A core area of study in the Information Retrieval sciences involves the concept of clustering or cluster-based retrieval. At the foundation of cluster-based information retrieval is the Cluster Hypothesis:
Closely associated documents tend to be relevant for the same requests.
Clustering is a subject of great interest in the search engine technology field as this proven method can greatly enhance both relevancy and user experience.
In practice, clustering involves the implementation of an algorithm based upon pre-defined heuristics which determine similarity between all documents within a set. Generally this is done at query-time (live). The algorithm can be implemented across the entire corpus of documents or pre-screened candidate sets that are known to be related to the query. Documents that are related via similitude above a certain thresh-hold are grouped into a cluster. The clusters are given semantically meaningful titles and then presented with related clusters to the user. The presentation of the actual clusters is important, as they must be organized in a descending fashion beginning with the most query relevant cluster and ending with the cluster, which is related to the query, but least likely to provide relevant information to the user.
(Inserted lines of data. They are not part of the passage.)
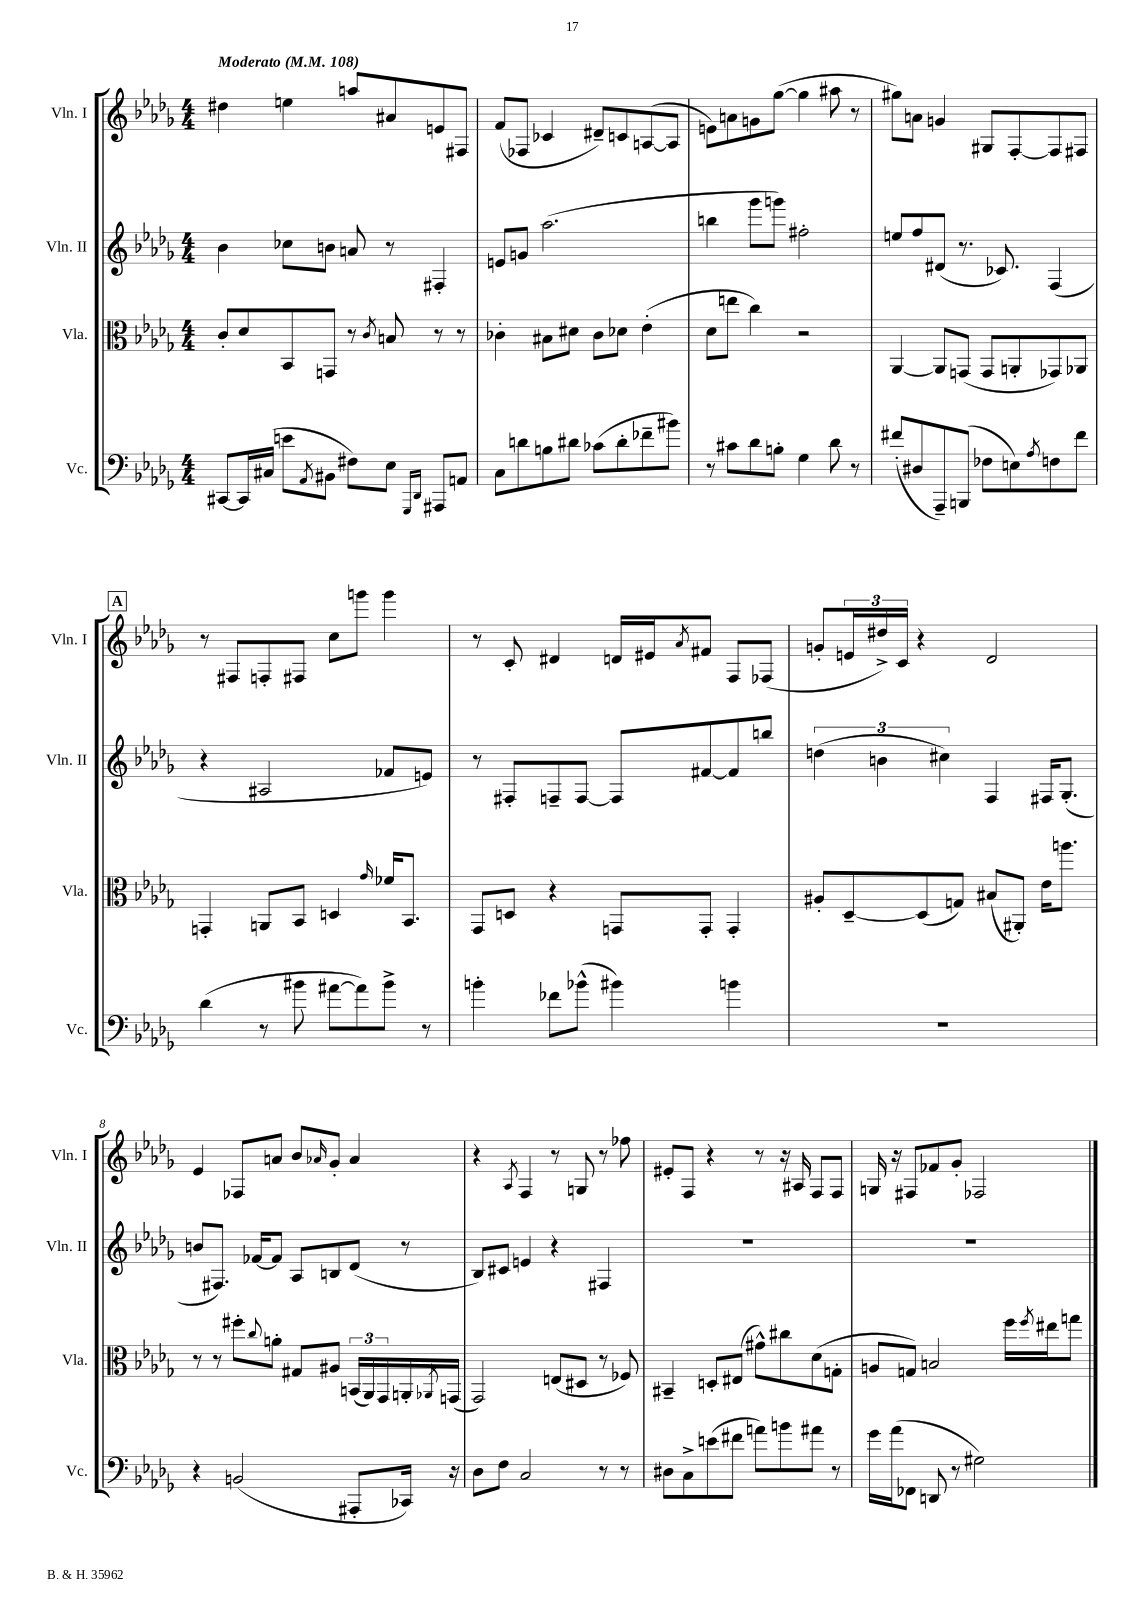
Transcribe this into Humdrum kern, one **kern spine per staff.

**kern	**kern	**kern	**kern
*part4	*part3	*part2	*part1
*staff4	*staff3	*staff2	*staff1
*I"Vc.	*I"Vla.	*I"Vln. II	*I"Vln. I
*I'Vc.	*I'Vla.	*I'Vln. II	*I'Vln. I
*clefF4	*clefC3	*clefG2	*clefG2
*k[b-e-a-d-g-]	*k[b-e-a-d-g-]	*k[b-e-a-d-g-]	*k[b-e-a-d-g-]
*M4/4	*M4/4	*M4/4	*M4/4
*MM108	*MM108	*MM108	*MM108
=1	=1	=1	=1
!	!	!	!LO:TX:a:B:t=Moderato
[8CC#X/L	8c'/L	4b-\	4dd#X\
16CC#/L]	8d-/	.	.
(16C#X/JJ	.	.	.
8en\L	8BB-/	8cc-X\L	4een\
8qAA-/	.	.	.
8BB#X\J	8GGn/J	8bn\J	.
8F#X\L)	8r	8an/	8aan/L
.	8qc/	.	.
8E-\J	8Bn/	8r	8a#X/
16qqGGG-/LL	.	.	.
16qqDD-/JJ	.	.	.
8AAA#X/L	8r	4F#X'/	8en/
8AAn/J	8r	.	8F#X/J
=2	=2	=2	=2
8C\L	4c-X'\	8en/L	(8f/L
8dn\	.	8gn/J	8F-X/J
8Bn\	8B#X\L	(2.aa-\	4c-X/
8d#X\J	8d#X\J	.	.
(8c-X\L	8c-\L	.	8d#X~/L)
8d#'\	8d-X\J	.	8cn/
8f-X~\	(4e-'\	.	([8An/
8b#X\J)	.	.	8A/J]
=3	=3	=3	=3
8r	8d-\L	4bbn\	8en\L)
8c#X\L	8een\J	.	8an\
8d-\	4cc\)	8ggg-\L	8gn\
8Bn'\J	.	8gggn\J)	([8gg-\J
4G-\	2r	2ff#X'\	4gg-\]
8d-\	.	.	8aa#X\
8r	.	.	8r
=4	=4	=4	=4
(8f#X'/L	[4AA-/	8een/L	8gg#X\L)
8D#X/	.	8ff/	8an\J
8AAA-~/)	8AA-/L]	(8d#X/J	4gn/
(8BBBn/J	(8GGn/J	8.r	.
8F-X\L	8GG/L	.	8G#X/L
.	.	8.c-X/)	.
8En\)	8AAn'/	.	[8F'/
8qA-/	.	.	.
8Fn\	8GG-X/)	(4F/	8F/]
8f#\J	8AA-X/J	.	8F#X/J
!!LO:LB:g=z
!!LO:REH:place=s1:t=A
=5	=5	=5	=5
(4d-\	4GGn'/	4r	8r
.	.	.	8F#X/L
8r	8AAn/L	2A#X/	8Fn'/
8b#X\	8BB-/J	.	8F#X/J
[8a#X\L	4Dn/	.	8cc\L
8a#\])	.	.	8gggn\J
.	16qqg-/	.	.
8b#^\J	16f-X/KL	8f-X/L	4ggg\
.	8.BB-/J	.	.
8r	.	8en/J)	.
=6	=6	=6	=6
4bn'\	8GG-/L	8r	8r
.	8Dn/J	8F#X'/L	8c'/
8f-X\L	4r	8Fn~/	4d#X/
(8b-X^^\J	.	[8F/J	.
4b#X\)	8GGn/L	8F/L]	16dn/LL
.	.	.	16e#X/J
.	.	.	8qa-/
.	8GG'/J	[8f#X/	8f#X/J
4bn\	4GG'/	8f#/]	8F/L
.	.	8bbn/J	(8F-X/J
=7	=7	=7	=7
1r	8A#X'/L	(6ddn\	8gn'/L
.	[8D-~/	.	24en/L
.	.	6bn\	24dd#X^/)
.	.	.	24c/JJ
.	(8D-/]	.	4r
.	.	6cc#X\)	.
.	8Gn/J)	.	.
.	(8B#X/L	4F/	2d-/
.	8AA#X'/J)	.	.
.	16e-\KL	16F#X/KL	.
.	8.aan\J	(8.G-'/J	.
!!LO:LB:g=z
=8	=8	=8	=8
4r	8r	8bn/L	4e-/
.	8r	8.F#X/J)	.
(2BBn/	8ff#X'\L	.	8F-X/L
.	.	[16f-X/KL	.
.	8qqcc/	.	.
.	8an'\J	8f-/J]	8an/J
.	8G#X/L	8A-/L	8b-/L
.	.	.	16qqa-X/
.	8A#X/J	8Bn/	8g-'/J
8AAA#X'/L	(24BBn/LL	(8d-/J	4a-/
.	24AA-/)	.	.
.	24GG-/	.	.
16CC-X/Jk)	16AAn'/	8r	.
.	8qAA-X/	.	.
16r	(16GGn/JJ	.	.
=9	=9	=9	=9
8D-\L	2GG-/)	8B-/L)	4r
8F\J	.	8c#X/J	.
.	.	.	8qA-/
2C/	.	4en/	4F/
.	(8En/L	4r	8r
.	8D#X/J	.	8Gn/
8r	8r	4F#X/	8r
8r	8F-X/)	.	8ff-X\
=10	=10	=10	=10
8D#X\L	4BB#X~/	1r	8e#X'/L
8C^\	.	.	8F/J
(8en\	8Dn'/L	.	4r
8f#X\J	(8E#X/J	.	.
8an\L)	8g#X^^\L)	.	8r
8bn\	8cc#X\	.	16r
.	.	.	16A#X/
8a#X\J	(8d-\	.	8F/L
8r	8Gn'\J	.	8F/J
=11	=11	=11	=11
16g-\LL	8An/L	1r	16Gn/
(16a-\J	.	.	16r
8FF-X\J	8Gn/J)	.	8F#X/L
8DDn/	2Bn/	.	8f-X/
8r	.	.	8g-'/J
2G#X\)	.	.	2F-X/
.	16ff\LL	.	.
.	8qff/	.	.
.	16ee#X\J	.	.
.	8ggn\J	.	.
==	==	==	==
*-	*-	*-	*-
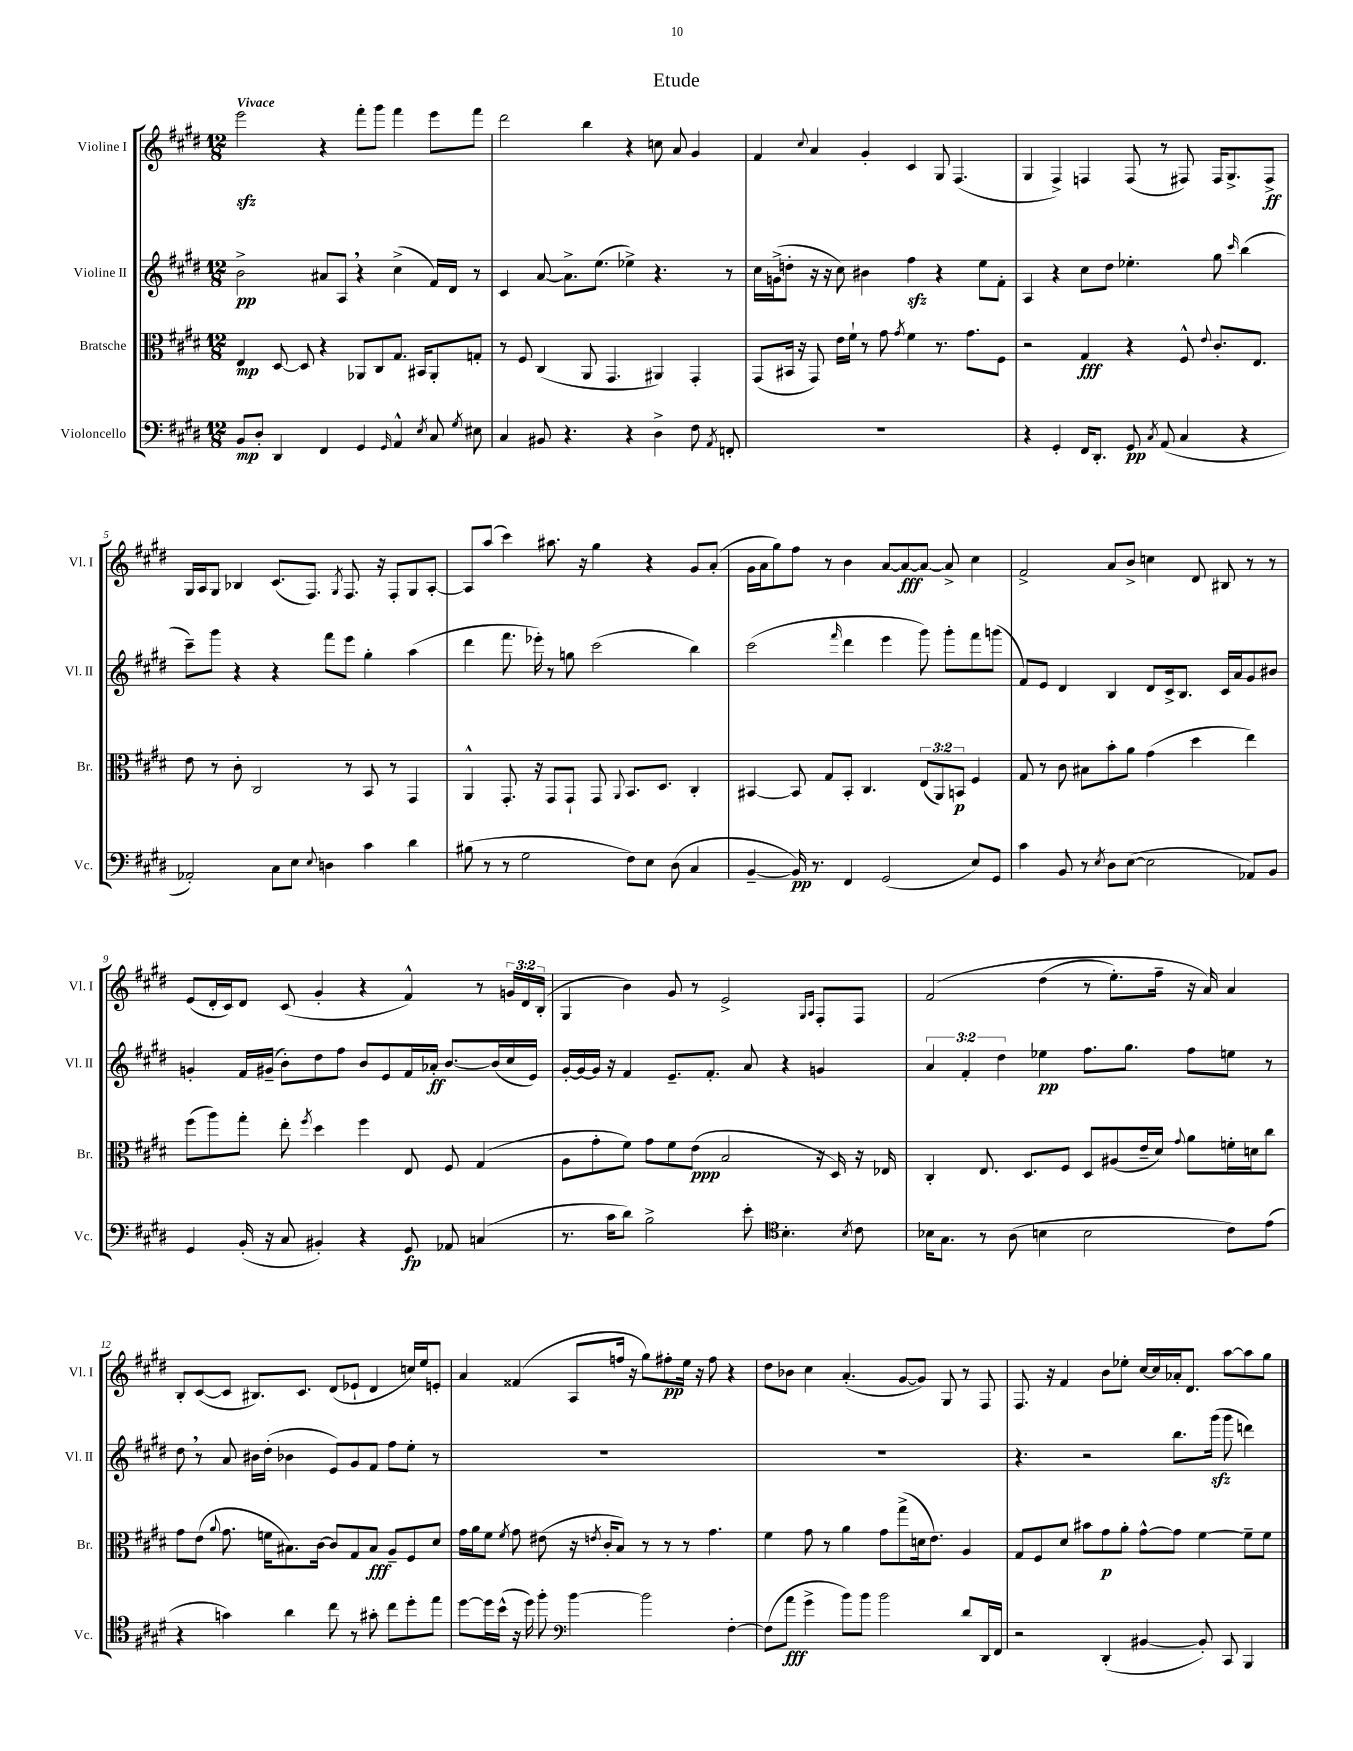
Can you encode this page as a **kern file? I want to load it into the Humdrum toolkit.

**kern	**kern	**kern	**kern
*staff4	*staff3	*staff2	*staff1
*clefF4	*clefC3	*clefG2	*clefG2
*k[f#c#g#d#]	*k[f#c#g#d#]	*k[f#c#g#d#]	*k[f#c#g#d#]
*M12/8	*M12/8	*M12/8	*M12/8
8BB	4E	2b^	2eee
8D#'	.	.	.
4DD#	[8D#	.	.
.	8D#]	.	.
4FF#	4r	8a#	4r
.	.	8A	.
4GG#	8AA-	4r	8fff#'
.	8C#	.	8ggg#
16qqGG#	.	.	.
4AA^^	8.G#	(4cc#^	4fff#
.	16BB#	.	.
8qE	.	.	.
8C#	8AA-'	16f#)	8eee
.	.	16d#	.
8qG#	.	.	.
8E#	8G'	8r	8fff#
=	=	=	=
4C#	8r	4c#	2ddd#
.	8F#	.	.
8BB#	(4C#	[8a	.
4.r	.	8.a^]	.
.	8AA	.	4bb
.	.	(8.ee	.
.	4.GG#	.	.
4r	.	4ee-^)	4r
4D#^	4AA#)	4.r	8cc
.	.	.	8a
8F#	4GG#'	.	4g#
8qAA	.	.	.
8FF'	.	8r	.
=	=	=	=
1.r	(8GG#	16cc#	4f#
.	.	(16g^	.
.	16BB#	8dd'	.
.	16r	.	.
.	.	.	8qqcc#
.	8GG#)	16r	4a
.	.	16r	.
.	16e	8cc#)	.
.	16f#`	.	.
.	8r	4b#	4g#'
.	8g#	.	.
.	8qg#	.	.
.	4f#	4ff#	4c#
.	8.r	4r	8G#
.	.	.	(4.F#
.	8.g#	.	.
.	.	8ee	.
.	8F#	8f#'	.
=	=	=	=
4r	2r	4A	4G#
4GG#'	.	4r	4F#^)
16FF#	4G#	8cc#	4F
8.DD#'	.	.	.
.	.	8dd#	.
8GG#	4r	4.ee-'	(8F
8qC#	.	.	.
(8AA	.	.	8r
4C#	8F#^^	.	8F#)
.	8qqe	.	.
.	8.c#'	8gg#	16F#
.	.	.	8.G#^
.	.	16qqccc#	.
4r	.	(4bb	.
.	8.E	.	.
.	.	.	8F#^
=	=	=	=
2AA-')	8e	8ccc#~)	16G#
.	.	.	16A
.	8r	8ggg#	8G#
.	8c#'	4r	4B-
.	2C#	.	.
8C#	.	4r	(8.c#
8E	.	.	.
.	.	.	8.F#)
8qqE	.	.	.
4D	.	8fff#	.
.	.	.	8qG#
.	8r	8eee	8.F#
4c#	8BB	4gg#'	.
.	.	.	16r
.	8r	.	8F#'
4d#	4GG#	(4aa	8G#
.	.	.	[8A'
=	=	=	=
(8B#	4AA^^	4ddd#	8A]
8r	.	.	(8aa
8r	8.GG#'	8.fff#	4ccc#)
2G#	.	.	.
.	16r	16eee-')	.
.	8GG#	8r	8.aa#
.	8GG#`	8gg	.
.	.	.	16r
.	8GG#	(2ccc#	4gg#
.	8qqAA	.	.
8F#)	8.BB	.	.
8E	.	.	4r
.	8.D#	.	.
(8D#	.	.	.
4C#	4C#'	4bb)	8g#
.	.	.	(8a'
=	=	=	=
[4BB~	[4BB#	(2ccc#	16g#
.	.	.	16a
.	.	.	8gg#)
16BB])	8BB#]	.	8ff#
8.r	.	.	.
.	8G#	.	8r
.	.	16qqfff#	.
4FF#	8BB#'	4ddd#	4b
.	4.C#	.	.
(2GG#	.	4eee	[8a
.	.	.	8a_
.	(12E	8ggg#)	8a_
.	12AA)	.	.
.	.	8ggg#'	8a^]
.	12BB	.	.
8E)	4F#	8fff#	4cc#
8GG#	.	(8ggg	.
=	=	=	=
4c#	8G#	8f#)	2f#^
.	8r	8e	.
8BB	8c#	4d#	.
8r	8B#	.	.
8qE	.	.	.
8D#	8b'	4B	8a
([8E	8a	.	8b^
2E]	(4g#	8d#	4cc
.	.	16c#^	.
.	.	8.B	.
.	4dd#	.	8d#
.	.	16c#	8B#
.	.	16a	.
8AA-)	4ee)	8g#	8r
8BB	.	8b#	8r
=	=	=	=
4GG#	(8ff#	4g'	(8e
.	8aa)	.	16d#'
.	.	.	16c#)
(16BB'	8gg#'	16f#	8d#
16r	.	(16g#~	.
8C#	8ee'	8b')	(8c#
.	8qff#	.	.
4BB#')	4dd#	8dd#	4g#'
.	.	8ff#	.
4r	4ff#	8b	4r
.	.	8e	.
8GG#	8E	16f#	4f#^^)
.	.	16a-'	.
8AA-	8F#	[8.b	.
(4C	(4G#	.	8r
.	.	(16b]	.
.	.	16cc#	24g
.	.	.	24d#
.	.	16e)	.
.	.	.	(24B'
=	=	=	=
8.r	8A	[16g#'	4G#
.	.	16g#_	.
.	8g#'	16g#]	.
16c#	.	16r	.
8d#)	8f#)	4f#	4b)
2B^	8g#	.	.
.	8f#	8.e~	8g#
.	(8e	.	8r
.	.	8.f#'	.
.	2B	.	2e^
8e'	.	8a	.
*clefC4	*	*	*
4.B'	.	4r	.
.	.	.	16qqG#
.	.	.	16qqA
.	16r	4g	8F#'
.	16D#)	.	.
8qB	.	.	.
8c#	16r	.	8F#
.	16E-	.	.
=	=	=	=
16B-	4C#'	6a	&(2f#
8.G#	.	.	.
.	.	6f#'	.
8r	8.E	.	.
.	.	6dd#	.
(8A	.	.	.
.	8.D#	.	.
4B	.	4ee-	(4dd#
.	8F#	.	.
2B	8D#	8.ff#	8r
.	(8A#	.	8.ee')
.	.	8.gg#	.
.	16e~	.	.
.	16d#)	.	16ff#~
.	8qqg#	.	.
.	8a	8ff#	16r
.	.	.	16a&)
8c#)	16f'	8ee	4a
.	16d	.	.
(8e	8cc#	8r	.
=	=	=	=
4r	8g#	8dd#	8B'
.	(8e	8r	([8c#
.	8qqa	.	.
4g)	8.g#	8a	8c#]
.	.	16b#	8.B#)
.	16f	(16dd#'	.
4a	8.B#)	4b-	.
.	.	.	8.c#
.	[16c#	.	.
8cc#	8c#]	8e)	(8d#
8r	8G#	8g#	8e-`
8g#'	8B#	8f#	4d#
8cc#	8A~	8ff#	.
8dd#'	8F#	8ee'	16cc)
.	.	.	16ee
8ee	8d#	8r	8e'
=	=	=	=
[8dd#	16g#	1.r	4a
.	16a	.	.
16dd#]	8f#	.	.
(16b^^	.	.	.
.	8qf#	.	.
16r	8g#	.	(4f##
16dd#)	.	.	.
8ff#'	(8e#	.	.
*clefF4	*	*	*
[4b	16r	.	8A
.	8qe	.	.
.	16c#'	.	.
.	8B)	.	16ff
.	.	.	16r
2b]	8r	.	8gg#)
.	8r	.	8ff#'
.	8r	.	16ee
.	.	.	16r
.	4.g#	.	8ff#
[4F#'	.	.	4r
=	=	=	=
(8F#]	4f#	1.r	8dd#
8a	.	.	8b-
4g#^	8g#	.	4cc#
.	8r	.	.
8b)	4a	.	(4.a'
8b	.	.	.
2b	8g#	.	.
.	(8gg#^	.	[8g#
.	16d	.	8g#])
.	8.e)	.	.
.	.	.	8G#
8d#	4A	.	8r
16DD#	.	.	8F#
16FF#	.	.	.
=	=	=	=
2r	8G#	4.r	8.F#
.	8F#	.	.
.	.	.	16r
.	8d#	.	4f#
.	8b#	2r	.
(4DD#'	8g#	.	8b
.	8a'	.	8ee-'
[4BB#	[8g#^^	.	[16cc#
.	.	.	16cc#]
.	8g#]	8.bb	16a-'
.	.	.	8.d#
8BB#'])	[4f#	.	.
.	.	(16ggg#	.
8CC#	.	8ggg#	[8aa
4BBB	8f#~]	4ddd)	8aa]
.	8f#	.	8gg#
==	==	==	==
*-	*-	*-	*-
A sound clustering system can profoundly improve the user’s ability to locate the documents that are best suited for their needs. The best example of such a system that I have found to date is Microsoft’s Search Result Clustering (SRC) tool which is currently in Beta. SRC implements a variety of top level clustering methods to furnish intelligently clustered results. Methodologies include:
- Query disambiguation
- Sub-topics discovery
- Fact finding
- Relationship finding
Any of which are implemented automatically depending on the type of query entered. The system is definitely worth a test run by anyone who uses search engines for informational research. SRC also has a toolbar available which can be downloaded from the SRC Toolbar page.